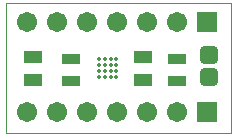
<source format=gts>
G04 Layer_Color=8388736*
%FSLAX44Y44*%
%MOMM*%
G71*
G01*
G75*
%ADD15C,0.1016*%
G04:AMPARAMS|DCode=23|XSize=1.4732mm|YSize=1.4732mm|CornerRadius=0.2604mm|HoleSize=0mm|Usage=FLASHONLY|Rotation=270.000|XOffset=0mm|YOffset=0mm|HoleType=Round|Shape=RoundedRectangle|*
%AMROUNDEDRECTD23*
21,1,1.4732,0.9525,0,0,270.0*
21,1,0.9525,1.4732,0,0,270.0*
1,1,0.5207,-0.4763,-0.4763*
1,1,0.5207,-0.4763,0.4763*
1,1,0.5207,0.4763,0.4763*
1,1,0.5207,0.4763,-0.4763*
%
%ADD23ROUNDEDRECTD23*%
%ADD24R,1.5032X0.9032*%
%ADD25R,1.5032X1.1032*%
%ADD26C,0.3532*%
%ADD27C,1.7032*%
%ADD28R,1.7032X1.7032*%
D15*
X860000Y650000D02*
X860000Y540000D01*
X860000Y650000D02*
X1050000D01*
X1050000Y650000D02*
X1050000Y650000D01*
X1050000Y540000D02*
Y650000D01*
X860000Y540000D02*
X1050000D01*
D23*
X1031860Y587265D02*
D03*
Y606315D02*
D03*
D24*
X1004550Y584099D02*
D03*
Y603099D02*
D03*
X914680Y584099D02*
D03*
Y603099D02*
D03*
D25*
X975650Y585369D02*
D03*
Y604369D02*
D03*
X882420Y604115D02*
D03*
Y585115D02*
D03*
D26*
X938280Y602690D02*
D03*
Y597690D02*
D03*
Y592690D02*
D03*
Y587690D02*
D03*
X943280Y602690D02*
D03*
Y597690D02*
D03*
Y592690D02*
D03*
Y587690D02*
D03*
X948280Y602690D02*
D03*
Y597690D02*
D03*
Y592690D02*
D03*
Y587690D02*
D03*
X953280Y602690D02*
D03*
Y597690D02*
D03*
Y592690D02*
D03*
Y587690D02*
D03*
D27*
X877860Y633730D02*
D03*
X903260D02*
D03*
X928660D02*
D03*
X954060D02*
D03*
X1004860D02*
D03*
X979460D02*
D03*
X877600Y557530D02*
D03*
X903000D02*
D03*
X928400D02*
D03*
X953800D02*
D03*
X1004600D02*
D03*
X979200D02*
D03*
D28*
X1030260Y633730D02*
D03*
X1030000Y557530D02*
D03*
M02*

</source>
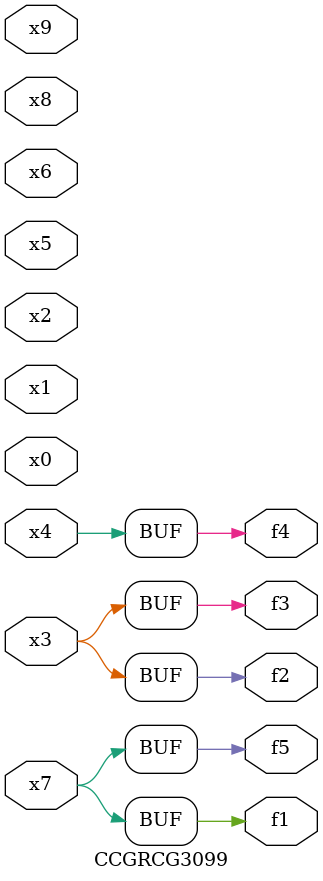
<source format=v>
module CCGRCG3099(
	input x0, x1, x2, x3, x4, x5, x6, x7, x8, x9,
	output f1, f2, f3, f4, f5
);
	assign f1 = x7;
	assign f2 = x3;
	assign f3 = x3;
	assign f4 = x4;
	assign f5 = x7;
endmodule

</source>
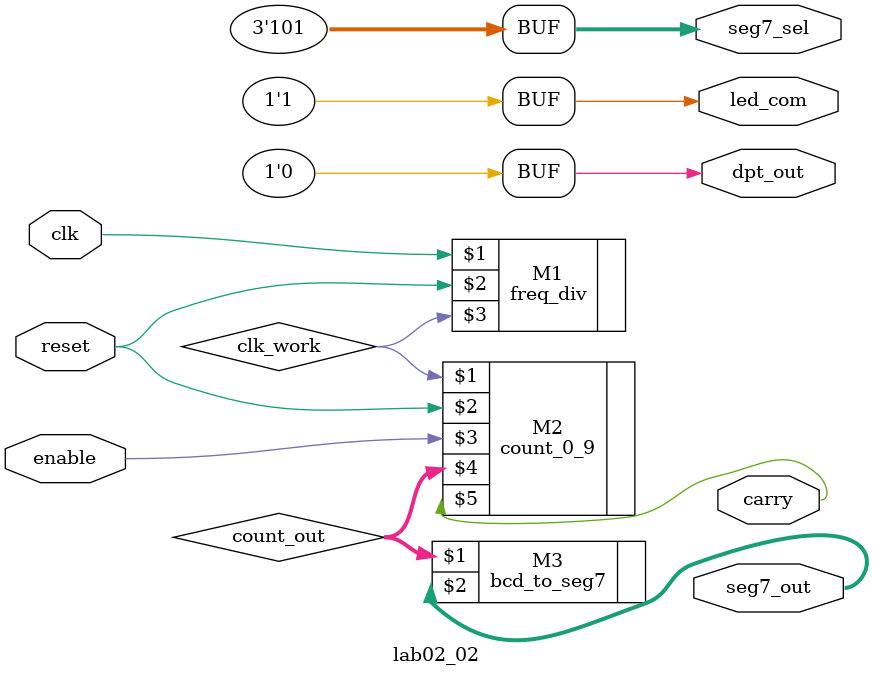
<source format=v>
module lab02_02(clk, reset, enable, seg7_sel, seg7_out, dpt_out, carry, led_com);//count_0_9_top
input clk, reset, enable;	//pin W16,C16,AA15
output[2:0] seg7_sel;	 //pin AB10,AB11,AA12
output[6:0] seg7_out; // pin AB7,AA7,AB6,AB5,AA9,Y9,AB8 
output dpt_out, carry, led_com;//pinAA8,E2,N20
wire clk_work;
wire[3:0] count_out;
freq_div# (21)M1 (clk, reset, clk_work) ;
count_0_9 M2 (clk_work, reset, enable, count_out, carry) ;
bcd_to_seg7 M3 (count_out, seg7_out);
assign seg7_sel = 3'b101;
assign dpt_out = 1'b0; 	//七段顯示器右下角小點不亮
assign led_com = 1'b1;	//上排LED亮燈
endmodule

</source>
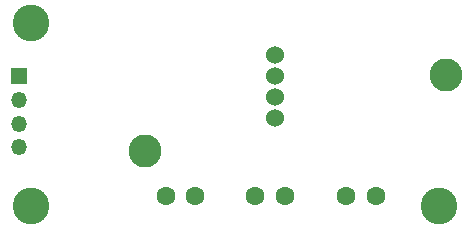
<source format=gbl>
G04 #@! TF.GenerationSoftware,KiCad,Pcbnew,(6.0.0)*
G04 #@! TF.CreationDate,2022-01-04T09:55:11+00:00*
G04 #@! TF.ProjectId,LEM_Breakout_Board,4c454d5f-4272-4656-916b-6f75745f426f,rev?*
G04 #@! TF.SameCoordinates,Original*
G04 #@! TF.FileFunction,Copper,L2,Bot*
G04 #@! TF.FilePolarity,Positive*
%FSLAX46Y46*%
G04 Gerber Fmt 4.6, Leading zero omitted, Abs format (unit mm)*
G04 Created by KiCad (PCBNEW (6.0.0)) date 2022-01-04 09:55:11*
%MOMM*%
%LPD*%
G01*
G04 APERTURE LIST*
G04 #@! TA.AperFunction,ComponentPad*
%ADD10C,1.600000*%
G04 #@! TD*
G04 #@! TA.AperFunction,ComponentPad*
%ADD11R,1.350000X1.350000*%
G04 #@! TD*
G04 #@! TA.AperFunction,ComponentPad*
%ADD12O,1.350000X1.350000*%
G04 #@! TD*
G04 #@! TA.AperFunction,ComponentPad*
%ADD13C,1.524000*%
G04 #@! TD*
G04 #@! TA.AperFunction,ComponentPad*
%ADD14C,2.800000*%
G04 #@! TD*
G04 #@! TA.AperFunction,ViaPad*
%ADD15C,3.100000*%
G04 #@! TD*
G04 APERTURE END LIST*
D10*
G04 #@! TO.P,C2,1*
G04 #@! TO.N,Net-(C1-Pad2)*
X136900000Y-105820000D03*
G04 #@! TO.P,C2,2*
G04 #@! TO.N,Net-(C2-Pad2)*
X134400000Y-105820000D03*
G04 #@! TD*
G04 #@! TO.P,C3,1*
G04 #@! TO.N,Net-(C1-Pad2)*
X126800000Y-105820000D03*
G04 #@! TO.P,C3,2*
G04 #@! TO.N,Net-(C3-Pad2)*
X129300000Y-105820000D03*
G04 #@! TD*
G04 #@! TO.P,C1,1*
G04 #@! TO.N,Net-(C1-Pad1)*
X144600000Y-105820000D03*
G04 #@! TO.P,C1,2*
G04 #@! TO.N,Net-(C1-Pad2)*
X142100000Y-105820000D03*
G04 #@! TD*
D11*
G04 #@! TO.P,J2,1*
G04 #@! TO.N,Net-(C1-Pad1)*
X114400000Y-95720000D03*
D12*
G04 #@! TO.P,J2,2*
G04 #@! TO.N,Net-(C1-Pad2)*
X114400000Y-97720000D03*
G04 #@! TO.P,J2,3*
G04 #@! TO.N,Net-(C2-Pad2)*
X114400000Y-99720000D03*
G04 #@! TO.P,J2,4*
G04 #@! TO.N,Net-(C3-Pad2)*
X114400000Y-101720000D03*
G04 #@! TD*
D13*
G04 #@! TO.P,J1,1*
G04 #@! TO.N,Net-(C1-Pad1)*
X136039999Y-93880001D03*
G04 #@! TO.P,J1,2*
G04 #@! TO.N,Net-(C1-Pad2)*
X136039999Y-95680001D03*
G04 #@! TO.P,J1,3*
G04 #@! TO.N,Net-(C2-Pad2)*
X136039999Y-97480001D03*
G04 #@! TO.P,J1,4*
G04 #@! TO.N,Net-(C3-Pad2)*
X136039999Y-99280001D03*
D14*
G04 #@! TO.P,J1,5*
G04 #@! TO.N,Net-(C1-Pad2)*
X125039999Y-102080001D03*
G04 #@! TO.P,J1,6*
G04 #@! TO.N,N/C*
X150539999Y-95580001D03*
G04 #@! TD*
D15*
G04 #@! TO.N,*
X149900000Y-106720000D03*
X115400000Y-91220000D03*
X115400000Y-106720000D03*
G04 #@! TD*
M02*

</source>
++++++
Transcribe all of the records exactly, without reproducing their pictures.

== Response for this exercise ==
<source format=gts>
G04 Layer_Color=8388736*
%FSLAX44Y44*%
%MOMM*%
G71*
G01*
G75*
%ADD15C,0.1016*%
G04:AMPARAMS|DCode=23|XSize=1.4732mm|YSize=1.4732mm|CornerRadius=0.2604mm|HoleSize=0mm|Usage=FLASHONLY|Rotation=270.000|XOffset=0mm|YOffset=0mm|HoleType=Round|Shape=RoundedRectangle|*
%AMROUNDEDRECTD23*
21,1,1.4732,0.9525,0,0,270.0*
21,1,0.9525,1.4732,0,0,270.0*
1,1,0.5207,-0.4763,-0.4763*
1,1,0.5207,-0.4763,0.4763*
1,1,0.5207,0.4763,0.4763*
1,1,0.5207,0.4763,-0.4763*
%
%ADD23ROUNDEDRECTD23*%
%ADD24R,1.5032X0.9032*%
%ADD25R,1.5032X1.1032*%
%ADD26C,0.3532*%
%ADD27C,1.7032*%
%ADD28R,1.7032X1.7032*%
D15*
X860000Y650000D02*
X860000Y540000D01*
X860000Y650000D02*
X1050000D01*
X1050000Y650000D02*
X1050000Y650000D01*
X1050000Y540000D02*
Y650000D01*
X860000Y540000D02*
X1050000D01*
D23*
X1031860Y587265D02*
D03*
Y606315D02*
D03*
D24*
X1004550Y584099D02*
D03*
Y603099D02*
D03*
X914680Y584099D02*
D03*
Y603099D02*
D03*
D25*
X975650Y585369D02*
D03*
Y604369D02*
D03*
X882420Y604115D02*
D03*
Y585115D02*
D03*
D26*
X938280Y602690D02*
D03*
Y597690D02*
D03*
Y592690D02*
D03*
Y587690D02*
D03*
X943280Y602690D02*
D03*
Y597690D02*
D03*
Y592690D02*
D03*
Y587690D02*
D03*
X948280Y602690D02*
D03*
Y597690D02*
D03*
Y592690D02*
D03*
Y587690D02*
D03*
X953280Y602690D02*
D03*
Y597690D02*
D03*
Y592690D02*
D03*
Y587690D02*
D03*
D27*
X877860Y633730D02*
D03*
X903260D02*
D03*
X928660D02*
D03*
X954060D02*
D03*
X1004860D02*
D03*
X979460D02*
D03*
X877600Y557530D02*
D03*
X903000D02*
D03*
X928400D02*
D03*
X953800D02*
D03*
X1004600D02*
D03*
X979200D02*
D03*
D28*
X1030260Y633730D02*
D03*
X1030000Y557530D02*
D03*
M02*

</source>
<source format=v>
module CCGRCG3099(
	input x0, x1, x2, x3, x4, x5, x6, x7, x8, x9,
	output f1, f2, f3, f4, f5
);
	assign f1 = x7;
	assign f2 = x3;
	assign f3 = x3;
	assign f4 = x4;
	assign f5 = x7;
endmodule

</source>
<source format=v>
module lab02_02(clk, reset, enable, seg7_sel, seg7_out, dpt_out, carry, led_com);//count_0_9_top
input clk, reset, enable;	//pin W16,C16,AA15
output[2:0] seg7_sel;	 //pin AB10,AB11,AA12
output[6:0] seg7_out; // pin AB7,AA7,AB6,AB5,AA9,Y9,AB8 
output dpt_out, carry, led_com;//pinAA8,E2,N20
wire clk_work;
wire[3:0] count_out;
freq_div# (21)M1 (clk, reset, clk_work) ;
count_0_9 M2 (clk_work, reset, enable, count_out, carry) ;
bcd_to_seg7 M3 (count_out, seg7_out);
assign seg7_sel = 3'b101;
assign dpt_out = 1'b0; 	//七段顯示器右下角小點不亮
assign led_com = 1'b1;	//上排LED亮燈
endmodule

</source>
<source format=gbl>
G04 #@! TF.GenerationSoftware,KiCad,Pcbnew,(6.0.0)*
G04 #@! TF.CreationDate,2022-01-04T09:55:11+00:00*
G04 #@! TF.ProjectId,LEM_Breakout_Board,4c454d5f-4272-4656-916b-6f75745f426f,rev?*
G04 #@! TF.SameCoordinates,Original*
G04 #@! TF.FileFunction,Copper,L2,Bot*
G04 #@! TF.FilePolarity,Positive*
%FSLAX46Y46*%
G04 Gerber Fmt 4.6, Leading zero omitted, Abs format (unit mm)*
G04 Created by KiCad (PCBNEW (6.0.0)) date 2022-01-04 09:55:11*
%MOMM*%
%LPD*%
G01*
G04 APERTURE LIST*
G04 #@! TA.AperFunction,ComponentPad*
%ADD10C,1.600000*%
G04 #@! TD*
G04 #@! TA.AperFunction,ComponentPad*
%ADD11R,1.350000X1.350000*%
G04 #@! TD*
G04 #@! TA.AperFunction,ComponentPad*
%ADD12O,1.350000X1.350000*%
G04 #@! TD*
G04 #@! TA.AperFunction,ComponentPad*
%ADD13C,1.524000*%
G04 #@! TD*
G04 #@! TA.AperFunction,ComponentPad*
%ADD14C,2.800000*%
G04 #@! TD*
G04 #@! TA.AperFunction,ViaPad*
%ADD15C,3.100000*%
G04 #@! TD*
G04 APERTURE END LIST*
D10*
G04 #@! TO.P,C2,1*
G04 #@! TO.N,Net-(C1-Pad2)*
X136900000Y-105820000D03*
G04 #@! TO.P,C2,2*
G04 #@! TO.N,Net-(C2-Pad2)*
X134400000Y-105820000D03*
G04 #@! TD*
G04 #@! TO.P,C3,1*
G04 #@! TO.N,Net-(C1-Pad2)*
X126800000Y-105820000D03*
G04 #@! TO.P,C3,2*
G04 #@! TO.N,Net-(C3-Pad2)*
X129300000Y-105820000D03*
G04 #@! TD*
G04 #@! TO.P,C1,1*
G04 #@! TO.N,Net-(C1-Pad1)*
X144600000Y-105820000D03*
G04 #@! TO.P,C1,2*
G04 #@! TO.N,Net-(C1-Pad2)*
X142100000Y-105820000D03*
G04 #@! TD*
D11*
G04 #@! TO.P,J2,1*
G04 #@! TO.N,Net-(C1-Pad1)*
X114400000Y-95720000D03*
D12*
G04 #@! TO.P,J2,2*
G04 #@! TO.N,Net-(C1-Pad2)*
X114400000Y-97720000D03*
G04 #@! TO.P,J2,3*
G04 #@! TO.N,Net-(C2-Pad2)*
X114400000Y-99720000D03*
G04 #@! TO.P,J2,4*
G04 #@! TO.N,Net-(C3-Pad2)*
X114400000Y-101720000D03*
G04 #@! TD*
D13*
G04 #@! TO.P,J1,1*
G04 #@! TO.N,Net-(C1-Pad1)*
X136039999Y-93880001D03*
G04 #@! TO.P,J1,2*
G04 #@! TO.N,Net-(C1-Pad2)*
X136039999Y-95680001D03*
G04 #@! TO.P,J1,3*
G04 #@! TO.N,Net-(C2-Pad2)*
X136039999Y-97480001D03*
G04 #@! TO.P,J1,4*
G04 #@! TO.N,Net-(C3-Pad2)*
X136039999Y-99280001D03*
D14*
G04 #@! TO.P,J1,5*
G04 #@! TO.N,Net-(C1-Pad2)*
X125039999Y-102080001D03*
G04 #@! TO.P,J1,6*
G04 #@! TO.N,N/C*
X150539999Y-95580001D03*
G04 #@! TD*
D15*
G04 #@! TO.N,*
X149900000Y-106720000D03*
X115400000Y-91220000D03*
X115400000Y-106720000D03*
G04 #@! TD*
M02*

</source>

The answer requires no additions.